Javier Urra: "Somos hijos de la herencia, del azar y de nosotros mismos"
Javier Urra volvió a situar el foco en una de las grandes preguntas de la existencia: ¿de quién somos hijos?. En su intervención en el pódcast grabado en Siena, el psicólogo y académico de número de la Academia de Psicología de España defendió que la identidad humana no puede explicarse solo desde la biología o la familia, sino también desde las decisiones personales, el contexto y el azar.
El especialista arrancó con una idea sencilla, pero cargada de fondo: somos hijos de nuestros padres, sí, de su biología, de su estirpe y de su herencia genética. Pero también somos hijos de nosotros mismos. Y en esa segunda filiación, subrayó, se juega buena parte de la vida.
El planteamiento le sirvió para trazar un recorrido por las grandes determinaciones de la existencia. La carga hereditaria, explicó, puede condicionar riesgos físicos o mentales, pero no agota lo que una persona llega a ser.
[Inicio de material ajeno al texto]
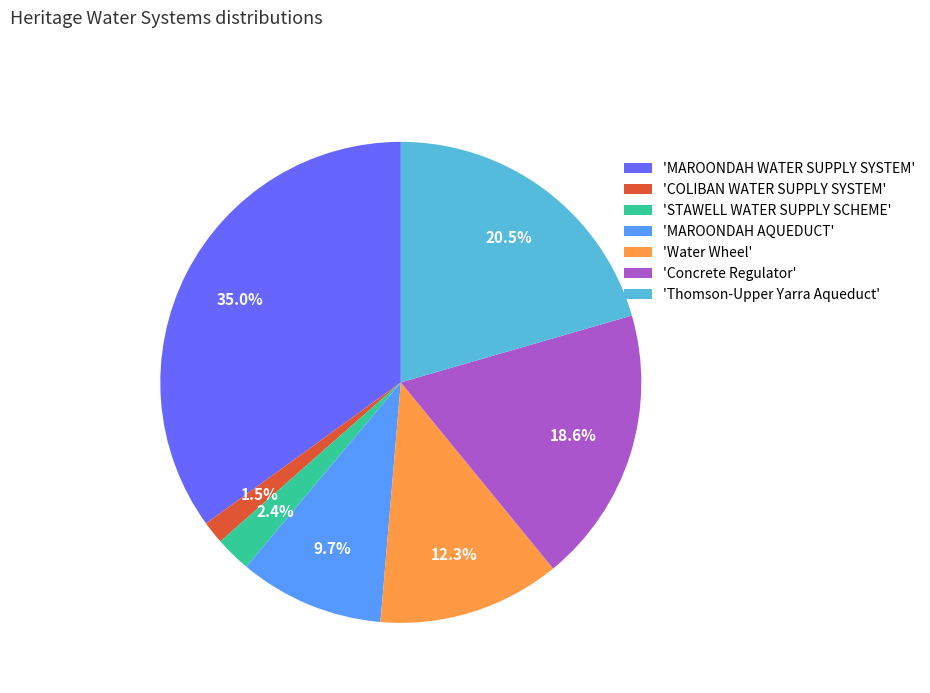

What is the smallest slice in the pie chart?

'COLIBAN WATER SUPPLY SYSTEM'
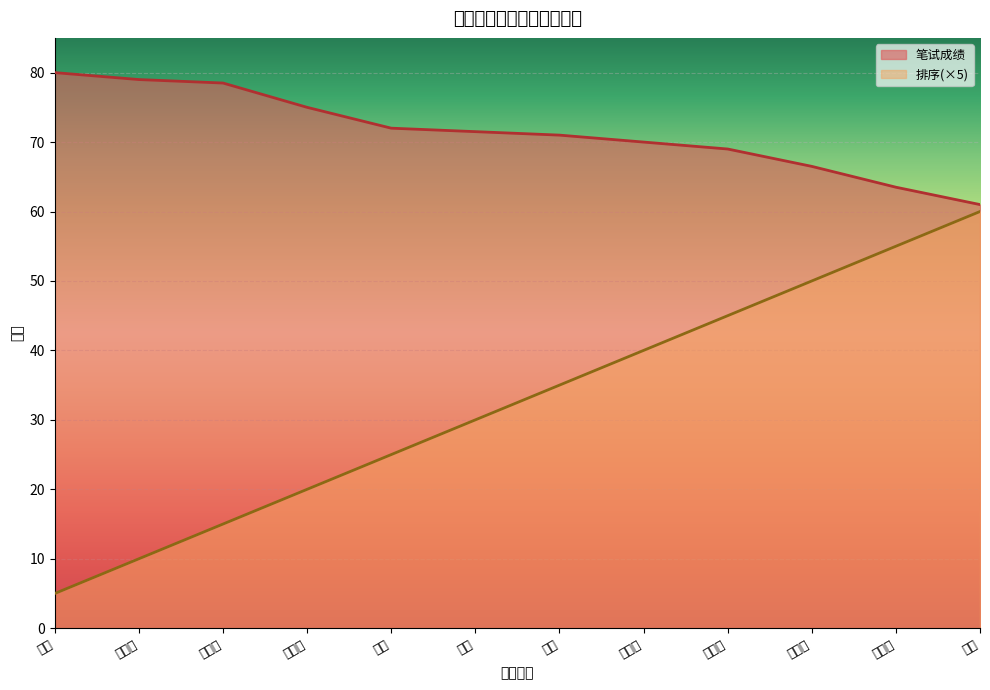

Which series has the widest spread of values?

排序(×5)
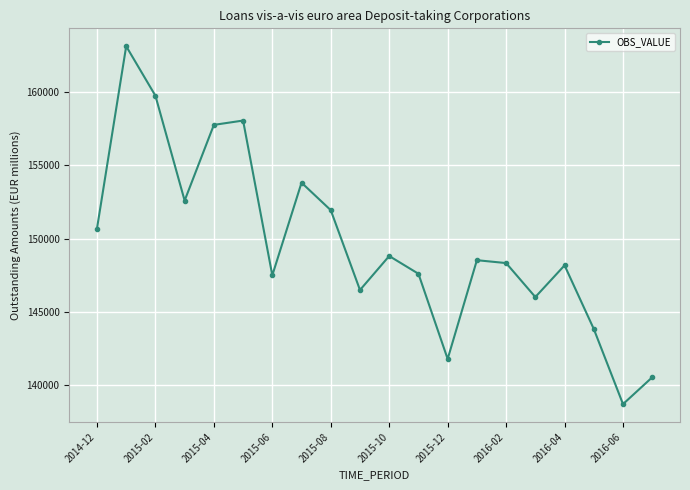

What is the value of the 8th point from the left?

153823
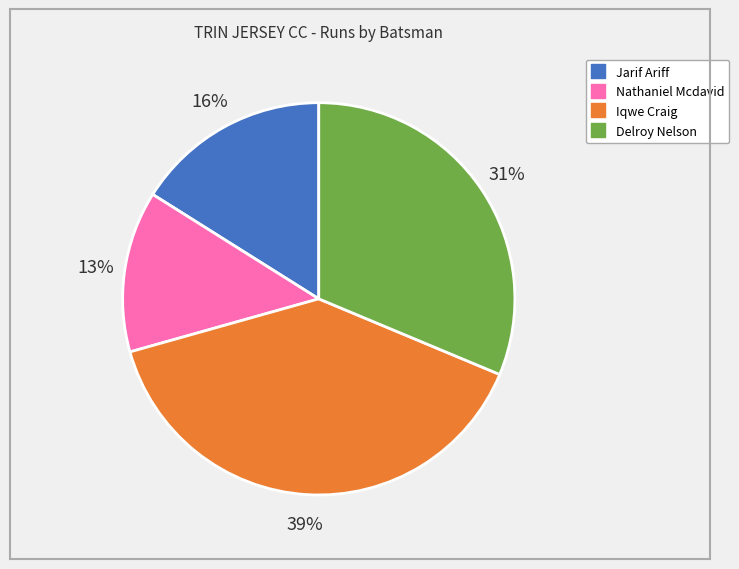

Between Iqwe Craig and Delroy Nelson, which is larger?

Iqwe Craig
A ello se suma la educación, la familia, los amigos, las redes sociales y los medios de comunicación, que van moldeando el temperamento, el carácter y la personalidad.
Urra insistió en que la vida está hecha de elecciones permanentes: qué estudiar, con quién relacionarse, qué trabajo escoger, cómo vestir, si caminar o tomar el metro, qué ocio cultivar o qué pareja elegir. Cada gesto, recordó, supone una toma de postura sobre el propio modo de estar en el mundo.
¿Qué hacemos con la vida que nos ha tocado? Esa es, para el psicólogo, la verdadera cuestión. Porque, más allá de lo heredado, cada persona puede decidir cómo mirar su realidad, cómo elaborar las circunstancias y qué marco interior construir para afrontarlas.
En ese sentido, reivindicó una idea profundamente orteguiana: el yo y las circunstancias forman una unidad inseparable. Cambiar de entorno, de país, de paisaje o de forma de vida altera también la manera de pensar y de sentirse. La vida, sugirió, no es algo que simplemente sucede, sino algo que se interpreta y se construye.
Junto a la herencia y la voluntad, Urra introdujo un tercer elemento decisivo: el azar. Un paso de cebra, un coche que no frena, una enfermedad, un parto complicado o un accidente pueden modificar de forma radical la biografía de una persona. Hay, por tanto, una parte de la vida que no depende de uno mismo.
Lejos de presentar esa idea como una forma de resignación, el psicólogo la utilizó para reforzar un mensaje de responsabilidad. Si el azar existe, dijo, no por ello deja de ser esencial preguntarse qué queremos hacer con el tiempo que nos queda por vivir. La vida, afirmó, es siempre lo que queda por delante, no solo lo ya vivido.
Frente a la nostalgia o la tentación de culpabilizar al pasado, Urra propuso orientar la mirada al presente y al futuro. Las piedras del camino, recordó, son inevitables. La cuestión no es si aparecerán, sino qué hacemos cuando nos encontramos con ellas: detenernos, sortearlas o seguir avanzando.
Ese mensaje conecta con una visión de la existencia en la que la queja no puede ocupar el lugar de la acción. No todo depende de los padres, de la pareja, de los hijos, de los compañeros o de los vecinos. También hay una parte de la vida que corresponde a cada uno, a sus decisiones y a su manera de asumir lo que le toca.
Con su tono cercano y reflexivo, Javier Urra cerró la intervención recordando que se dirigía a personas a las que quizá no conocerá jamás, pero que resultan esenciales para entender el sentido de ese pódcast. Desde Siena, dejó una invitación clara: pensar la vida como un espacio compartido entre lo que heredamos, lo que nos ocurre y lo que elegimos hacer con ello.
¿Qué queremos hacer con la vida? Esa fue, en el fondo, la pregunta que dejó suspendida en el aire. Y también la respuesta implícita: vivirla con conciencia, con responsabilidad y sin olvidar que, al final, cada persona es también autora de su propio relato.